#### [Task details]
Set down, without alteration, the lines from the one that contains "동기화되지 않은 경우:**" through the final line of the material below.

#### [Material for this task]
□ □ □ □ □ □ □
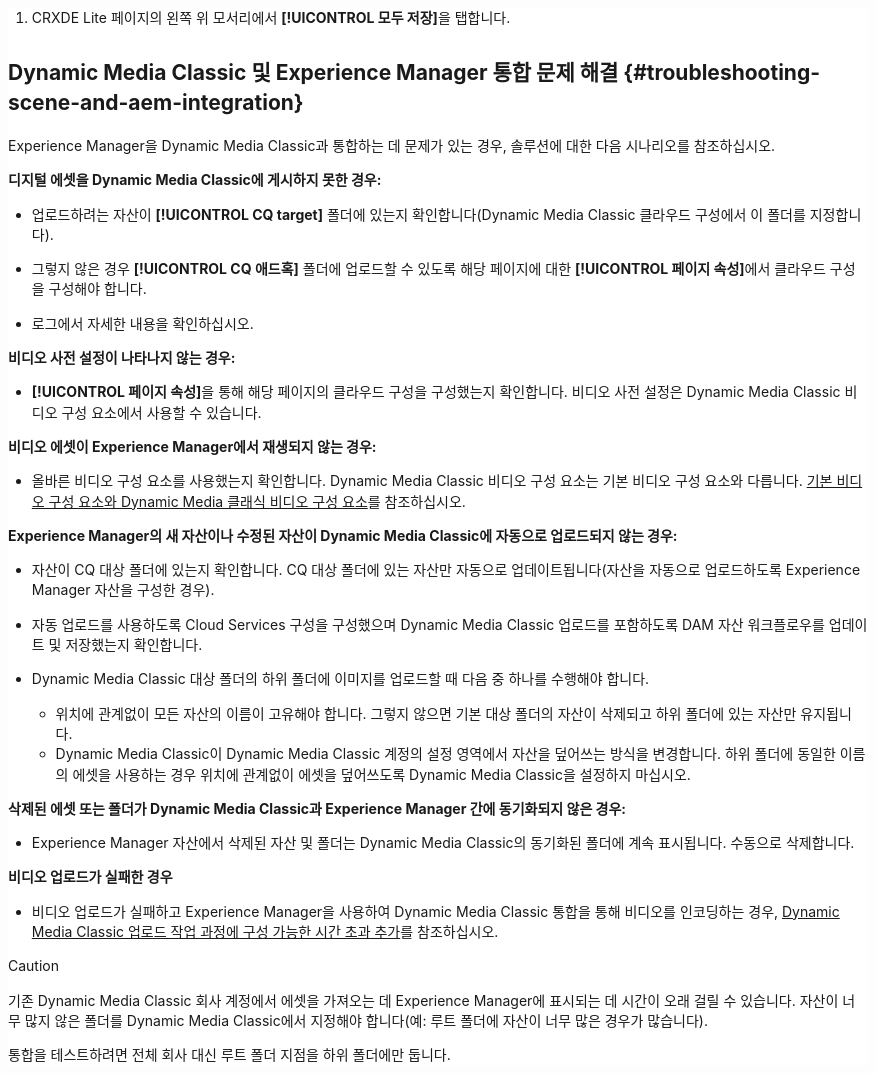 1. CRXDE Lite 페이지의 왼쪽 위 모서리에서 **[!UICONTROL 모두 저장]**&#x200B;을 탭합니다.

## Dynamic Media Classic 및 Experience Manager 통합 문제 해결 {#troubleshooting-scene-and-aem-integration}

Experience Manager을 Dynamic Media Classic과 통합하는 데 문제가 있는 경우, 솔루션에 대한 다음 시나리오를 참조하십시오.

**디지털 에셋을 Dynamic Media Classic에 게시하지 못한 경우:**

* 업로드하려는 자산이 **[!UICONTROL CQ target]** 폴더에 있는지 확인합니다(Dynamic Media Classic 클라우드 구성에서 이 폴더를 지정합니다).
* 그렇지 않은 경우 **[!UICONTROL CQ 애드혹]** 폴더에 업로드할 수 있도록 해당 페이지에 대한 **[!UICONTROL 페이지 속성]**&#x200B;에서 클라우드 구성을 구성해야 합니다.

* 로그에서 자세한 내용을 확인하십시오.

**비디오 사전 설정이 나타나지 않는 경우:**

* **[!UICONTROL 페이지 속성]**&#x200B;을 통해 해당 페이지의 클라우드 구성을 구성했는지 확인합니다. 비디오 사전 설정은 Dynamic Media Classic 비디오 구성 요소에서 사용할 수 있습니다.

**비디오 에셋이 Experience Manager에서 재생되지 않는 경우:**

* 올바른 비디오 구성 요소를 사용했는지 확인합니다. Dynamic Media Classic 비디오 구성 요소는 기본 비디오 구성 요소와 다릅니다. [기본 비디오 구성 요소와 Dynamic Media 클래식 비디오 구성 요소](/help/assets/s7-video.md)를 참조하십시오.

**Experience Manager의 새 자산이나 수정된 자산이 Dynamic Media Classic에 자동으로 업로드되지 않는 경우:**

* 자산이 CQ 대상 폴더에 있는지 확인합니다. CQ 대상 폴더에 있는 자산만 자동으로 업데이트됩니다(자산을 자동으로 업로드하도록 Experience Manager 자산을 구성한 경우).
* 자동 업로드를 사용하도록 Cloud Services 구성을 구성했으며 Dynamic Media Classic 업로드를 포함하도록 DAM 자산 워크플로우를 업데이트 및 저장했는지 확인합니다.
* Dynamic Media Classic 대상 폴더의 하위 폴더에 이미지를 업로드할 때 다음 중 하나를 수행해야 합니다.

   * 위치에 관계없이 모든 자산의 이름이 고유해야 합니다. 그렇지 않으면 기본 대상 폴더의 자산이 삭제되고 하위 폴더에 있는 자산만 유지됩니다.
   * Dynamic Media Classic이 Dynamic Media Classic 계정의 설정 영역에서 자산을 덮어쓰는 방식을 변경합니다. 하위 폴더에 동일한 이름의 에셋을 사용하는 경우 위치에 관계없이 에셋을 덮어쓰도록 Dynamic Media Classic을 설정하지 마십시오.

**삭제된 에셋 또는 폴더가 Dynamic Media Classic과 Experience Manager 간에 동기화되지 않은 경우:**

* Experience Manager 자산에서 삭제된 자산 및 폴더는 Dynamic Media Classic의 동기화된 폴더에 계속 표시됩니다. 수동으로 삭제합니다.

**비디오 업로드가 실패한 경우**

* 비디오 업로드가 실패하고 Experience Manager을 사용하여 Dynamic Media Classic 통합을 통해 비디오를 인코딩하는 경우, [Dynamic Media Classic 업로드 작업 과정에 구성 가능한 시간 초과 추가](#adding-configurable-timeout-to-scene-upload-workflow)를 참조하십시오.

>[!CAUTION]
>
>기존 Dynamic Media Classic 회사 계정에서 에셋을 가져오는 데 Experience Manager에 표시되는 데 시간이 오래 걸릴 수 있습니다. 자산이 너무 많지 않은 폴더를 Dynamic Media Classic에서 지정해야 합니다(예: 루트 폴더에 자산이 너무 많은 경우가 많습니다).
>
>통합을 테스트하려면 전체 회사 대신 루트 폴더 지점을 하위 폴더에만 둡니다.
□ □ □ □ □ □ □
#### [Answer below]
**삭제된 에셋 또는 폴더가 Dynamic Media Classic과 Experience Manager 간에 동기화되지 않은 경우:**

* Experience Manager 자산에서 삭제된 자산 및 폴더는 Dynamic Media Classic의 동기화된 폴더에 계속 표시됩니다. 수동으로 삭제합니다.

**비디오 업로드가 실패한 경우**

* 비디오 업로드가 실패하고 Experience Manager을 사용하여 Dynamic Media Classic 통합을 통해 비디오를 인코딩하는 경우, [Dynamic Media Classic 업로드 작업 과정에 구성 가능한 시간 초과 추가](#adding-configurable-timeout-to-scene-upload-workflow)를 참조하십시오.

>[!CAUTION]
>
>기존 Dynamic Media Classic 회사 계정에서 에셋을 가져오는 데 Experience Manager에 표시되는 데 시간이 오래 걸릴 수 있습니다. 자산이 너무 많지 않은 폴더를 Dynamic Media Classic에서 지정해야 합니다(예: 루트 폴더에 자산이 너무 많은 경우가 많습니다).
>
>통합을 테스트하려면 전체 회사 대신 루트 폴더 지점을 하위 폴더에만 둡니다.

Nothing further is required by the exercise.